You see, it's not 1998 when hard drives were struggling to achieve 10MB/sec transfer rates and we had to turn off all kinds of background processes, make sure the drive wasn't being polled, etc.. Any current hard drive will sustain 50MB/sec with many doing over 100MB/sec. Now consider that a 40mbps video stream is only about 6 or 7MB/sec with audio and you know why disk performance isn't really an issue anymore. Even multiple streams aren't an issue these days.

Any decent SSD will absolutely destroy any mechanical disk RAID setup in any performance metric that matters. Namely the problematic 4k read/write test.

On top of all this I used to run a benchmark site for a certain video editing app. Despite this being nearly 10 years ago, even then hard drive performance had no effect on rendering and preview. If it is a problem then either someone has their system set up incorrectly or a horribly fragmented hard drive.

I
NormanPCN wrote on 4/19/2013, 10:42 AM
Interesting information. When you play back that problematic native video outside of Vegas using a dedicated player does it choke your system?

It does seem a little twitchy looking in Media layer classic home cinema. Mostly smooth I would say. Not to the point of stutter, but something just seems off. Maybe micro frame drops. This is a GoPro in bright daylight so there is no motion blur.

Vegas can be like this. Odd looking, but often quite stuttery. So I would say the Vegas decoder is a tad slower and/or the video edit engine has a bit of overhead a player does not have.

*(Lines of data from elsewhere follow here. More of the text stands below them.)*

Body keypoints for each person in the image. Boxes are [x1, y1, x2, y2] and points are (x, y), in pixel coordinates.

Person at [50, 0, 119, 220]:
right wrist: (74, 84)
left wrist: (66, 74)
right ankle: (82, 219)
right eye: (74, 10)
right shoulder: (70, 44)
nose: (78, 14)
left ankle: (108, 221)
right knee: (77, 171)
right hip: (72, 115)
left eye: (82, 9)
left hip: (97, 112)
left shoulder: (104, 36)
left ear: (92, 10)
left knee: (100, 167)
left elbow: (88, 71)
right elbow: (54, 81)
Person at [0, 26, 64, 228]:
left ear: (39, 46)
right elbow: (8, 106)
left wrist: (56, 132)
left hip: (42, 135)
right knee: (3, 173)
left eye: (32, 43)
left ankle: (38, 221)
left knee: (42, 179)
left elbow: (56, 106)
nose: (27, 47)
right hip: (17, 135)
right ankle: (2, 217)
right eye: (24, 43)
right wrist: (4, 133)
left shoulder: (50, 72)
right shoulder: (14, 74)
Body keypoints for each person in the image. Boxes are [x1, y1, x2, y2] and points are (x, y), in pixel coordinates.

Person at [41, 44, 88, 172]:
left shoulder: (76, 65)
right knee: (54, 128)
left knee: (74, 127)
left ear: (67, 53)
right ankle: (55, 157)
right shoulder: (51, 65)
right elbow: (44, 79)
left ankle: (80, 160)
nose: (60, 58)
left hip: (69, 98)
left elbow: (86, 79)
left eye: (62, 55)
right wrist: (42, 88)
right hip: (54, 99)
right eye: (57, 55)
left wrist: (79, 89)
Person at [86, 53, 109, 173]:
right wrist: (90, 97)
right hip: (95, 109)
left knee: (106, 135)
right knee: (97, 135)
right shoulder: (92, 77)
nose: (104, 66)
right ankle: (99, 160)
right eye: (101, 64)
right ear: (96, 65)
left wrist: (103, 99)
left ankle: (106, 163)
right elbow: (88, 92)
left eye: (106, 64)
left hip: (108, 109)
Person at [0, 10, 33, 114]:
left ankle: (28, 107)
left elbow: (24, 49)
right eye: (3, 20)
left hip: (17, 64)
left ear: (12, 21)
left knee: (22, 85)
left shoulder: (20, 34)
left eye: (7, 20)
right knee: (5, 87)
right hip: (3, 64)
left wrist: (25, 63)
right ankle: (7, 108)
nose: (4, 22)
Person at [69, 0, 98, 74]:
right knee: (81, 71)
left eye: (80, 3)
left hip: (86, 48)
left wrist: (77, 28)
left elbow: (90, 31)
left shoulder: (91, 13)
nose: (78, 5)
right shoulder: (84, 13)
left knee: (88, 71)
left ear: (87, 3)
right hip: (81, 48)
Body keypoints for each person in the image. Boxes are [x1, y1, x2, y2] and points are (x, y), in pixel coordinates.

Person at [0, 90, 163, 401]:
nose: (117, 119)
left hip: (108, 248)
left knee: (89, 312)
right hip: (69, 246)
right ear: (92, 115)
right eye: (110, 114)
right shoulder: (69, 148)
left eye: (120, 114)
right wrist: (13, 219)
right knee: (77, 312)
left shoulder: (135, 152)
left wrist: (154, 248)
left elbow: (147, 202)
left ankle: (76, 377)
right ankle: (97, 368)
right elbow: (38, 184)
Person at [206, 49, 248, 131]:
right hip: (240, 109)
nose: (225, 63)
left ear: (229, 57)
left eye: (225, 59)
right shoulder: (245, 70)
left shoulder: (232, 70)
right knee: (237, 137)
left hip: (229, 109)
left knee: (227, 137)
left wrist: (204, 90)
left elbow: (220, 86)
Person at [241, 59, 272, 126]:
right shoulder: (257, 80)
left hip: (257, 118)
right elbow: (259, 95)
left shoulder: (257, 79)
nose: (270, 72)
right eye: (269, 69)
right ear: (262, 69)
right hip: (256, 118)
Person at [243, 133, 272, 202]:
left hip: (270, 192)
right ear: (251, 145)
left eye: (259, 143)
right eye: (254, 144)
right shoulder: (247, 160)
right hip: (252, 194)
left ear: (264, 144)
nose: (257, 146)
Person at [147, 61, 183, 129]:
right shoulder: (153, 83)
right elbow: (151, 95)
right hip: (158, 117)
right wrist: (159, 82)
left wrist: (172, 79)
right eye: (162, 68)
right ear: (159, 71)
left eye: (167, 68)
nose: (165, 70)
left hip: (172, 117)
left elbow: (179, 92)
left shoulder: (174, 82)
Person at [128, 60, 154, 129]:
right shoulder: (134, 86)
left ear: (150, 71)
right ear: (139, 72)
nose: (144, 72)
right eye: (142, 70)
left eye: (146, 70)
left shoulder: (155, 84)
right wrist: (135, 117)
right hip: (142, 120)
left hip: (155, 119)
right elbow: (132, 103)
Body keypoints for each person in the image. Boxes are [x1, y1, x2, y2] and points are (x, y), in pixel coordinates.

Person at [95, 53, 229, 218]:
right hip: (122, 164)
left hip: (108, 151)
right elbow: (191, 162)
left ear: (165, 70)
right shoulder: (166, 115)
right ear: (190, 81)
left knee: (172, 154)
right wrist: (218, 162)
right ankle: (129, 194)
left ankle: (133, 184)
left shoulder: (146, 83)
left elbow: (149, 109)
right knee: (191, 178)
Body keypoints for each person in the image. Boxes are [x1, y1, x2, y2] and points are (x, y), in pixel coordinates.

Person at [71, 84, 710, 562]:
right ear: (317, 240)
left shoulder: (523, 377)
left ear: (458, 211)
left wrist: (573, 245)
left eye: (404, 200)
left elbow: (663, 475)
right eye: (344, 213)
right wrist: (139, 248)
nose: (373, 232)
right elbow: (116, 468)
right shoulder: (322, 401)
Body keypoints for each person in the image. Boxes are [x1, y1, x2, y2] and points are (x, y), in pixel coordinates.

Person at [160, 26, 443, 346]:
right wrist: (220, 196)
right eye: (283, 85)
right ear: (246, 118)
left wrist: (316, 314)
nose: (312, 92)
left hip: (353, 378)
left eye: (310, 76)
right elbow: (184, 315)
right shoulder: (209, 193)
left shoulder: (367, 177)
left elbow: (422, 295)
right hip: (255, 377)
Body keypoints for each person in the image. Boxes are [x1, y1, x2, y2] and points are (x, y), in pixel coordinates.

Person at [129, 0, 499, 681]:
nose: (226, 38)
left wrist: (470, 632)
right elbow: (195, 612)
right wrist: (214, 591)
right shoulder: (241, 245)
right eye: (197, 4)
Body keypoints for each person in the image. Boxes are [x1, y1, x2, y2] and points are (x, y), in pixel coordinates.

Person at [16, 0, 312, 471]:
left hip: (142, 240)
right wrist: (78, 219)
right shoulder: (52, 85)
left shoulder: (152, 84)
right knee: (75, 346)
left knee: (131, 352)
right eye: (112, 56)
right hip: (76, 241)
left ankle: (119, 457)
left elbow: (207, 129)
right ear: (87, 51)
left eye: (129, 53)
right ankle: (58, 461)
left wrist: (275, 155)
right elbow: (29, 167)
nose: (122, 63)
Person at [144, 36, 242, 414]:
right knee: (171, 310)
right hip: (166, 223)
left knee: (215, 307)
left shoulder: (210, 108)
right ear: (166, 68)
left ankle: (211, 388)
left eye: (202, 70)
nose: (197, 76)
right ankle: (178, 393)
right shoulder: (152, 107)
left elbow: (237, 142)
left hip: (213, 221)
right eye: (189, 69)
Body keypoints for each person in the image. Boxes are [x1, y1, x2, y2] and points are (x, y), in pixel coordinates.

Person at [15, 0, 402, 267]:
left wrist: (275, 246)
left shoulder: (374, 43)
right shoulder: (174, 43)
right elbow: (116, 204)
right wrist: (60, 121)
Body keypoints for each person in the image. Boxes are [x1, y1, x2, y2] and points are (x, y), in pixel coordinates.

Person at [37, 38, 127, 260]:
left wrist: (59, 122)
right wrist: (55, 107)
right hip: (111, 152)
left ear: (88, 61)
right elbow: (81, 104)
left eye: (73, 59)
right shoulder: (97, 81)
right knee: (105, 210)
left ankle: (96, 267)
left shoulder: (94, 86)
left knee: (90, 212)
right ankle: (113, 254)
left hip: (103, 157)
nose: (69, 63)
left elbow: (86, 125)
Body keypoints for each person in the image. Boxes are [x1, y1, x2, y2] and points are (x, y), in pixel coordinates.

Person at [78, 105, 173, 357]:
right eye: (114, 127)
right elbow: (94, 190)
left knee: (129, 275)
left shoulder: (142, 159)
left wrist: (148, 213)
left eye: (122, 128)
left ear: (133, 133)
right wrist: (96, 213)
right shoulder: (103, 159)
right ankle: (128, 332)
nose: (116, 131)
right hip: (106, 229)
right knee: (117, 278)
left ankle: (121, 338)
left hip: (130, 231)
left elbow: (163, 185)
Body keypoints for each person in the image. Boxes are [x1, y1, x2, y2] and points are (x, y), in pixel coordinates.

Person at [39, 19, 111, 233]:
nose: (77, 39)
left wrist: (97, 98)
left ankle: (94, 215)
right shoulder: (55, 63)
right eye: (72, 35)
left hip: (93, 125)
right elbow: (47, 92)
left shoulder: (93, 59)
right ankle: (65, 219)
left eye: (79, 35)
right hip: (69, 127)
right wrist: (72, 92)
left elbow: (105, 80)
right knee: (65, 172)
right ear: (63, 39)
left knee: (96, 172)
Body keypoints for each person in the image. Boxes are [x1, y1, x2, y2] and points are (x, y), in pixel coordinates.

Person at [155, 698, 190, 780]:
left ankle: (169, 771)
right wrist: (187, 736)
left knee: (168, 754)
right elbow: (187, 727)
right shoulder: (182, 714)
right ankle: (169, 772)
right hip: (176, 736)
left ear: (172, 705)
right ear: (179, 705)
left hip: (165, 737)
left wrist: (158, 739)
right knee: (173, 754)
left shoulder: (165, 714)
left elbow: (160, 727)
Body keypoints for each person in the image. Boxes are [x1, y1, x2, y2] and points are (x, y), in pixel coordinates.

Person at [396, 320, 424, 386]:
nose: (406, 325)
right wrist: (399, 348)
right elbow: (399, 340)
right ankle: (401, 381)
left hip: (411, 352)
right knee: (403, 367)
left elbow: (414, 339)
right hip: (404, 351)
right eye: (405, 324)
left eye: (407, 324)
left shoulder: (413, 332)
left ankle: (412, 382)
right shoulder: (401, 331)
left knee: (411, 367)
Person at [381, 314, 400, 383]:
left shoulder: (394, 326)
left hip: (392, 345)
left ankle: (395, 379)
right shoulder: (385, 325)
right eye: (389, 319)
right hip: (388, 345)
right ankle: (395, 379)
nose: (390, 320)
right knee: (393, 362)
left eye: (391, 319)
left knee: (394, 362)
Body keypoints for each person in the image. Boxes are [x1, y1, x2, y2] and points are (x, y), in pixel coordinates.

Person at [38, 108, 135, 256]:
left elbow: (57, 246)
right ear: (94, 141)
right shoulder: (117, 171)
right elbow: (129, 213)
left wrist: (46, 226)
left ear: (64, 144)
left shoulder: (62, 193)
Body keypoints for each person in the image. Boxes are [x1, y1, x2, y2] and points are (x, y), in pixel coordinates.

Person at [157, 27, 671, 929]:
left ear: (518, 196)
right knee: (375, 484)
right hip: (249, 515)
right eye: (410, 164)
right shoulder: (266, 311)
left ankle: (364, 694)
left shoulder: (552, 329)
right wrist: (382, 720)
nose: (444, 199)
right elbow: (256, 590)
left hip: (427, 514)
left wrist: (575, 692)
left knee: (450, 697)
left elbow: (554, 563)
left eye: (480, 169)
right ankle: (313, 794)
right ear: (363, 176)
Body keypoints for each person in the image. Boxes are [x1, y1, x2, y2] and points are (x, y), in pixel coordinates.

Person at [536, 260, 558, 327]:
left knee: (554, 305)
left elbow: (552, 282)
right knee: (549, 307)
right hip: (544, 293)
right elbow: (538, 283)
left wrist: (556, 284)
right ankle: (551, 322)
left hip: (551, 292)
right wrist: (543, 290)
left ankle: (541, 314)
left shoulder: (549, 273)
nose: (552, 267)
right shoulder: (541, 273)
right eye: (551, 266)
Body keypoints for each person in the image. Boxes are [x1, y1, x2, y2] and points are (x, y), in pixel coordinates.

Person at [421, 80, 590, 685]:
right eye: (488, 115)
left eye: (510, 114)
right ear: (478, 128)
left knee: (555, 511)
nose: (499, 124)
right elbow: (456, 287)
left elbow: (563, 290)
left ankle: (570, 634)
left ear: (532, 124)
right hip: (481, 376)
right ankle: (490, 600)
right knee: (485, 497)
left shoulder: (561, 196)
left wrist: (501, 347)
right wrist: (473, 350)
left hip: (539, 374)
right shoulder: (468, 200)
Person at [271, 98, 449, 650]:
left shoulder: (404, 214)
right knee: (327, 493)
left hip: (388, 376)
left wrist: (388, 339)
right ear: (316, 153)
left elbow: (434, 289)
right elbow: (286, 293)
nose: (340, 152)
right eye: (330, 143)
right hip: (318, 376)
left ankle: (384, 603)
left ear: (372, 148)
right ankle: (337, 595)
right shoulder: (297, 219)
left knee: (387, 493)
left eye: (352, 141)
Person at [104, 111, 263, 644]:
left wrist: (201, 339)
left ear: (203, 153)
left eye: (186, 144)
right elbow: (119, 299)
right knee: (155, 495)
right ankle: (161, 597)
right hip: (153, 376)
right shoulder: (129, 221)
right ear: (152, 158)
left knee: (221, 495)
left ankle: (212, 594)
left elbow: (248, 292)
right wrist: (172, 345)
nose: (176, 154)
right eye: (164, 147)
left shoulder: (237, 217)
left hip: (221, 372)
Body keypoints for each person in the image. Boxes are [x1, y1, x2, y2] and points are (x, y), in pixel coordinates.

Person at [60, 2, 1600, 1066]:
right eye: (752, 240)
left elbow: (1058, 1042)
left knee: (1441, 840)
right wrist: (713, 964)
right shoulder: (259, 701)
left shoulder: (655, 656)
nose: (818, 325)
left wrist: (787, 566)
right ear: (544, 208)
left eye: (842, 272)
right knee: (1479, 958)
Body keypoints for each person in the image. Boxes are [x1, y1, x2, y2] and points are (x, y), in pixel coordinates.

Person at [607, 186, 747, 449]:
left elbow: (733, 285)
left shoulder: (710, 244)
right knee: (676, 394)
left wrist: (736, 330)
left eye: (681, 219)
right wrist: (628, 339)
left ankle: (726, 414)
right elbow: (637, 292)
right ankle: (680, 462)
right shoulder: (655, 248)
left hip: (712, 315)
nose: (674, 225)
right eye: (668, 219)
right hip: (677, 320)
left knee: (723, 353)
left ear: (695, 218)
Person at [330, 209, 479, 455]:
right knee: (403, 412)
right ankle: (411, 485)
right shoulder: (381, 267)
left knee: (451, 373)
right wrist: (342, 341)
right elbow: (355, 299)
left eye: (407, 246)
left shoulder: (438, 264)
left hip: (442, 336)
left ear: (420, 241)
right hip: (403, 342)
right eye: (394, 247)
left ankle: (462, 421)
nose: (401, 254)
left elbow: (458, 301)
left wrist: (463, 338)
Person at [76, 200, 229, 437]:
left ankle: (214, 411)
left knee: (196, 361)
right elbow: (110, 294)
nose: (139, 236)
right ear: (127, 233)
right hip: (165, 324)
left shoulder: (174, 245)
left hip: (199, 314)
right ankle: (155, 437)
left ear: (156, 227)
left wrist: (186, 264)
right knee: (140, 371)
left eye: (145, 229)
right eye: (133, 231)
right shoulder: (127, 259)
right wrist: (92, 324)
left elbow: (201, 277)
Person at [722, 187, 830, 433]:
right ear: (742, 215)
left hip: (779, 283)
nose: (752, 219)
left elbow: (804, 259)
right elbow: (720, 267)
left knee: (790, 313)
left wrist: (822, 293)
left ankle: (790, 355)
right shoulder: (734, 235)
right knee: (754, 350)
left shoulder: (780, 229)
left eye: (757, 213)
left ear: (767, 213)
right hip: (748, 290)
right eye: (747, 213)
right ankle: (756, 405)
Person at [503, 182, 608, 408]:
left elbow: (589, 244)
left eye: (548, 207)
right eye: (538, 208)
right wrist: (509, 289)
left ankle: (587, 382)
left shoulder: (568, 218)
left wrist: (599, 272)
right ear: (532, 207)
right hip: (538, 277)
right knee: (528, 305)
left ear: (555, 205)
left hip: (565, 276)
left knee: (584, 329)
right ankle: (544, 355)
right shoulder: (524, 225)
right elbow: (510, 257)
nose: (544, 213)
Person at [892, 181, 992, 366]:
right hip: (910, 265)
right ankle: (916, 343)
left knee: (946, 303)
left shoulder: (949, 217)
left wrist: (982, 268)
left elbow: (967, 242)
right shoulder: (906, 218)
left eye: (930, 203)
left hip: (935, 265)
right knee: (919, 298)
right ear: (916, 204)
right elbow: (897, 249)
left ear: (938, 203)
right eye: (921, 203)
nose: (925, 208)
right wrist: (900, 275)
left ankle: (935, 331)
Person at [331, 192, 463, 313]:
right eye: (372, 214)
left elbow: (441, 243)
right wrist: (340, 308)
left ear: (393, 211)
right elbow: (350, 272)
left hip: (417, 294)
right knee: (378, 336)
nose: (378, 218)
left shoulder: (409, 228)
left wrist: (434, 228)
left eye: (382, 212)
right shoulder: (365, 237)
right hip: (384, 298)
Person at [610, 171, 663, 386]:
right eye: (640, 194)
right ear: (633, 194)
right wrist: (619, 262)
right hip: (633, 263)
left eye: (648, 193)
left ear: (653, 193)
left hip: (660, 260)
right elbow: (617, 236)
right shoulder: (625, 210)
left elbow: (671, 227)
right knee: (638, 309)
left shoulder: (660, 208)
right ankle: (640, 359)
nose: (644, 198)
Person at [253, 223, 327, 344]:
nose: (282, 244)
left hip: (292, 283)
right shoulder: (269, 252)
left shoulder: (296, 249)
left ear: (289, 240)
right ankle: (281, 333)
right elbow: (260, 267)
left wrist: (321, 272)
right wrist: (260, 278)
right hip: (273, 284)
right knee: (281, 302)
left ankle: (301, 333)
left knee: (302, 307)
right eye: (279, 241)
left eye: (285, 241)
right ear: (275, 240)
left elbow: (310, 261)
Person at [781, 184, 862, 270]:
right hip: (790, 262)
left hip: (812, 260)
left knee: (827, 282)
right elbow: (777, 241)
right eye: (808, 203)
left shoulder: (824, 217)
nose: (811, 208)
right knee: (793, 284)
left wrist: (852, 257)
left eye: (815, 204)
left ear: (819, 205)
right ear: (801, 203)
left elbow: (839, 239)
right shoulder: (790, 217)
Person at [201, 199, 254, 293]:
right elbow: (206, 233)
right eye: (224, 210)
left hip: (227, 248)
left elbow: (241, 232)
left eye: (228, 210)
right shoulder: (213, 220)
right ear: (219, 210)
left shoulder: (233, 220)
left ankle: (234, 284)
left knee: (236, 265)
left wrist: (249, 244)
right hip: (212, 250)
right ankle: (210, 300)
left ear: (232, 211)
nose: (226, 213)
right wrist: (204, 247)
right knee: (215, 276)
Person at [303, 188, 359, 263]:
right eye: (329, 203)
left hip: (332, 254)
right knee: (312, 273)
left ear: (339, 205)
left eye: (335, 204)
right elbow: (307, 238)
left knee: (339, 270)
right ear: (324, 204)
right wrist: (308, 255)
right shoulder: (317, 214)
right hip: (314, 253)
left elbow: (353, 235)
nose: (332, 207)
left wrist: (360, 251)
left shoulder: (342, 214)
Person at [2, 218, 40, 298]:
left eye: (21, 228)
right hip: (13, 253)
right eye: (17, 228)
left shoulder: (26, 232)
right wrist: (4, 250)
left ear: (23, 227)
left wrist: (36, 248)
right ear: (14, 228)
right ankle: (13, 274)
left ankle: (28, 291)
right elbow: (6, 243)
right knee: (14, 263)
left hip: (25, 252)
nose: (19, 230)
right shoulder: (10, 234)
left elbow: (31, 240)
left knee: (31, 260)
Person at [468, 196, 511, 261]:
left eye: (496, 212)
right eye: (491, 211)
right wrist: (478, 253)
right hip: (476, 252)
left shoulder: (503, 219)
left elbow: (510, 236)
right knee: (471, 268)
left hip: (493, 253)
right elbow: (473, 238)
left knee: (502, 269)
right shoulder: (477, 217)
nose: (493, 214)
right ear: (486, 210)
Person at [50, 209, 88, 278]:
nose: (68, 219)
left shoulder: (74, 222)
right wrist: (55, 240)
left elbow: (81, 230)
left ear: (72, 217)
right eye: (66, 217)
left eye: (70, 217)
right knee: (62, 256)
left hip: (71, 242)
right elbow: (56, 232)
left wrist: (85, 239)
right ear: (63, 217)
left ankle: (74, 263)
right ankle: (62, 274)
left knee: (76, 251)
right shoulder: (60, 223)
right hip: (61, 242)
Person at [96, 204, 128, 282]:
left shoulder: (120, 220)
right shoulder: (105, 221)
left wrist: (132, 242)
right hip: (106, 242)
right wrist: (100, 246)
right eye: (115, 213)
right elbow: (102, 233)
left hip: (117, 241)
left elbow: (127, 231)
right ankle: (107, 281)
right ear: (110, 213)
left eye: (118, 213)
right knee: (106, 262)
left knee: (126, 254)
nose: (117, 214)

With the smart proxies. Smooth as silk. Vegas smart proxies are MPEG-2 (HDCAM EX 35Mbps HQ) at "24" fps. No resampling, no frames lost/gained, just marked as 24fps. The proxy plays at your source rate, but the point being that the effective bitrate is higher than the encoded bitrate. So my 60fps source is played back at 2.5x the proxy encoded bitrate. The proxy is about 26-27Mbps average.